Category: dinner

Riffing on a recipe we received after taking a class at the New Orleans School of Cooking.

Ingredients

  • Roux:
    • 1/4 cup lard or 1/2 cup oil
    • 1/2 cup flour (you might need upwards of 1 cup)
  • Meat:
    • 1 lb chicken, cut up or deboned
    • 1 lb Andouille sausage (chorizo in a pinch)
  • Trinity (creole mirepoix)
    • 2 cups onions, chopped
    • 1 cup celery, chopped
    • 1 cup green pepper, chopped
  • 1 Tbsp garlic, chopped
  • 6 cups stock or flavored water (never plain water!)
  • 1 cup green onions, chopped
  • Joe’s Stuff seasoning for taste (whatever creole seasoning you can find)
  • Filé powder to taste (if that strikes your fancy)
  • Crab boil to taste (1 cap full is usually enough)

Instructions

  1. Get your rice going if you’re having it with rice.

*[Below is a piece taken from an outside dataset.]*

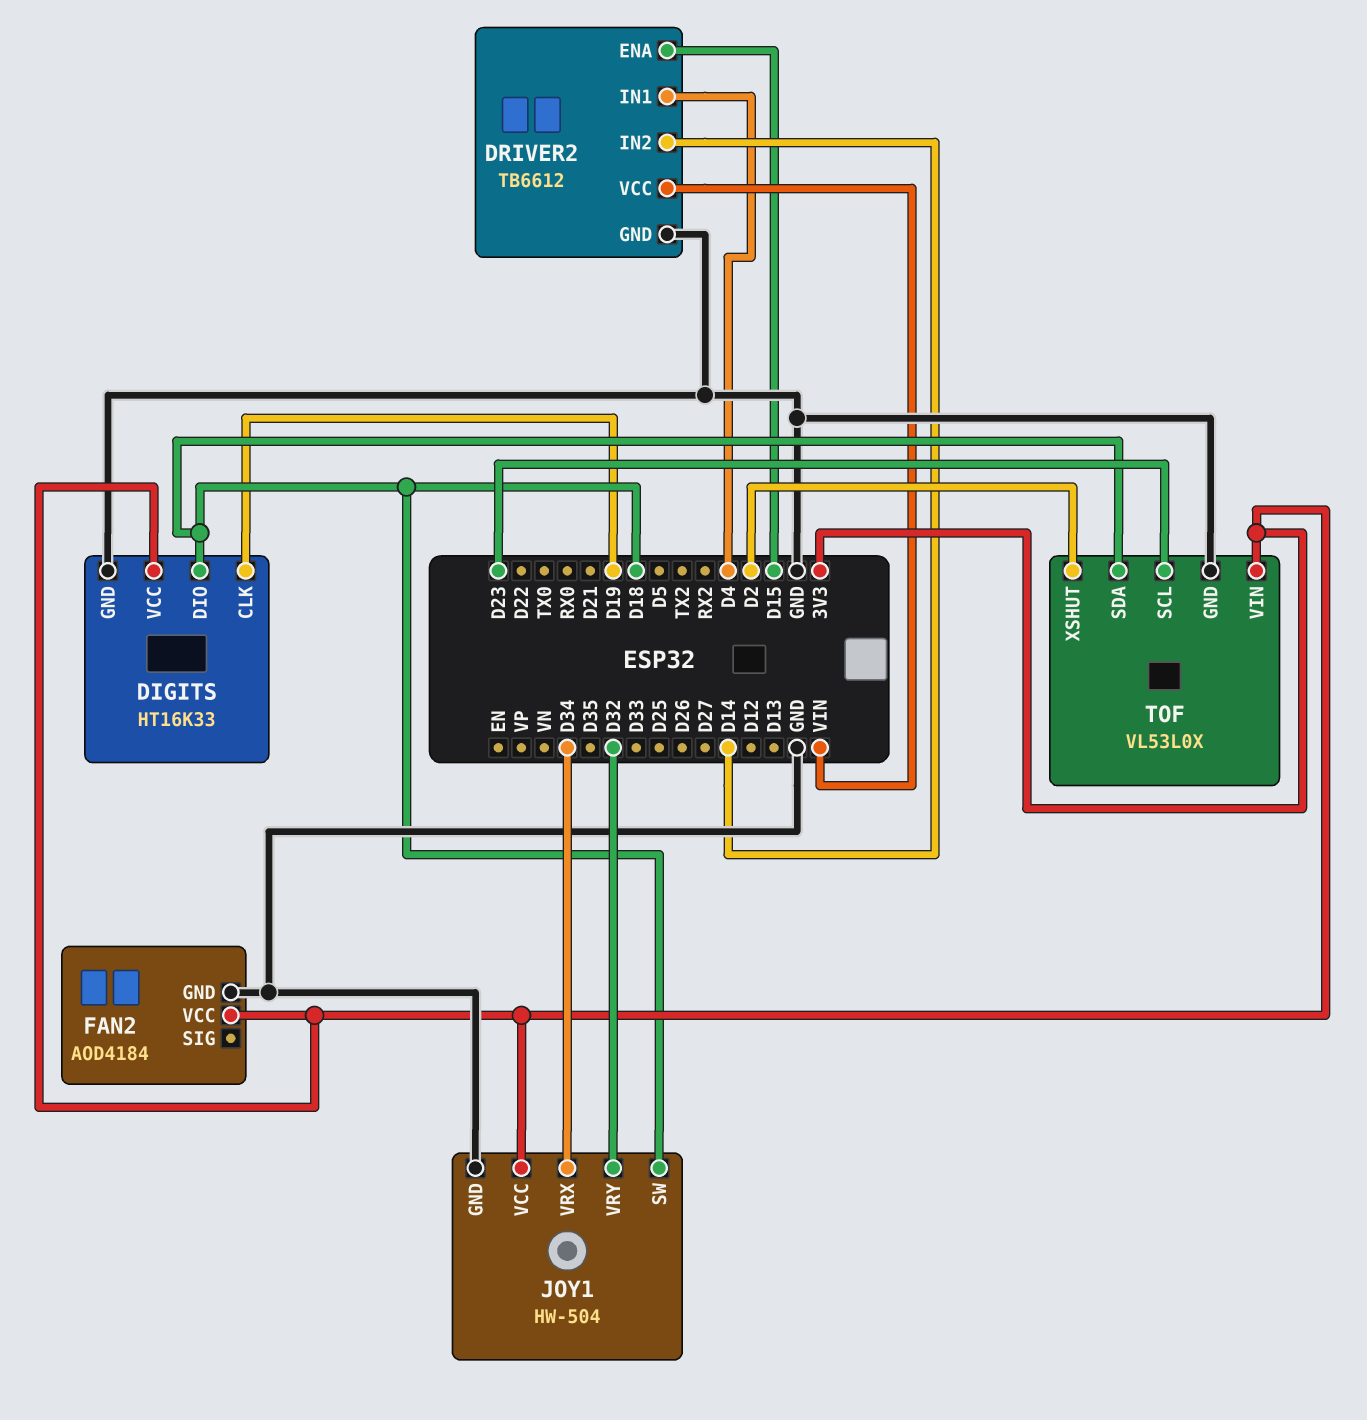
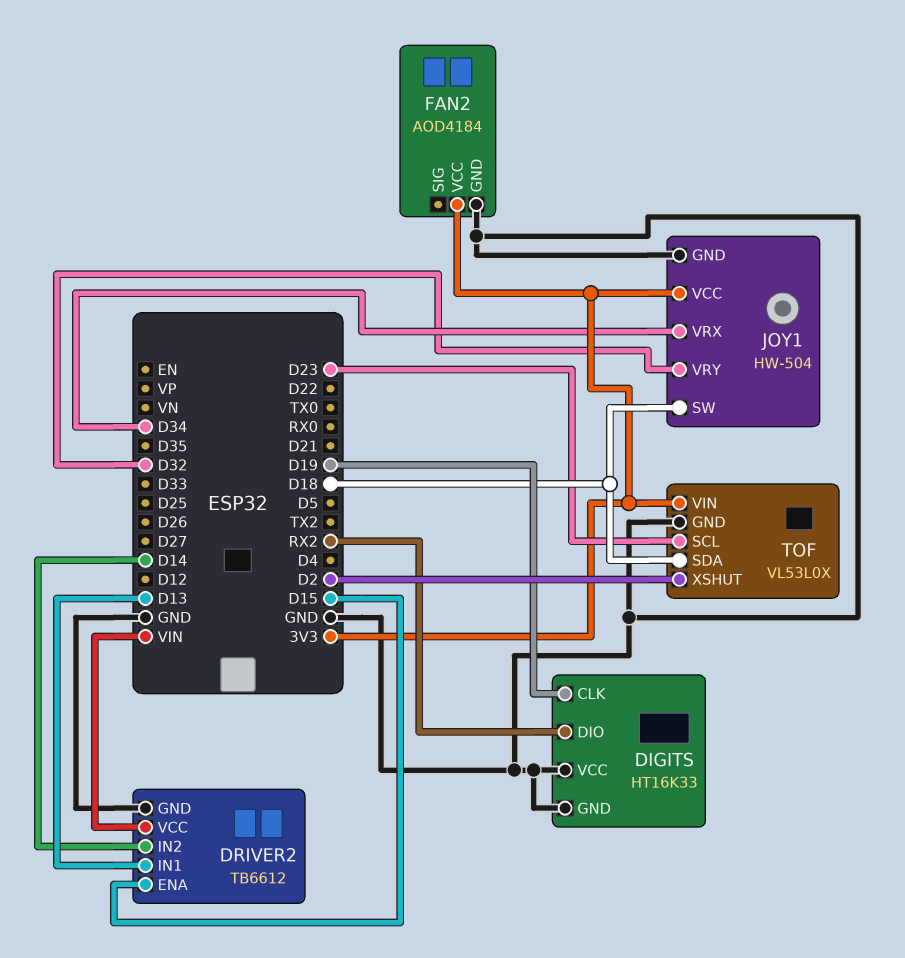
DIGITS pin DIO: D18 -> RX2
DIGITS pin VCC: 3V3 -> GND
DRIVER2 pin IN1: D4 -> D13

It’s also good with french bread or a salty cracker.
  2. Season the chicken and add to a large, preheated pot with 1/4 cup of oil, lard, or bacon drippings. Brown the chicken. Add sausage to pot and sauté with chicken, ensuring it’s making contact so it all browns nicely.
  3. In a skillet, make the roux: add all your fat/oil, let it melt, then sprinkle in flour little by little. Push and pull along the bottom slowly with the roux spoon until the roux smells nutty and takes on a deep brown hue. We needed way more than 1/2 cup flour to make this roux work, probably closer to 3/4 or 1 cup, so just get it to a good jam-like consistency. The goal is that as you push and pull the roux spoon, it doesn’t immediately fill back in, so it shouldn’t be too runny. Darker means more flavor, except of course if you’ve burnt it. In which case, throw it out and start again.
  4. Add onions, celery, and green pepper to the roux. Let them sweat for just 1 or 2 minutes.
  5. Add garlic to the mixture and stir continuously. Cook vegetables until they’ve reached your desired tenderness.
  6. Add roux + vegetable mixture to your pot wich your chicken and sausage, stir frequently.
  7. Gradually stir in stock and bring to a boil. Reduce heat to a simmer and cook for an hour or more.
  8. Season the gumbo to taste with your creole seasoning.
  9. 10 minutes before serving, add green onions. Serve with your starch (rice/bread/crackers) and enjoy.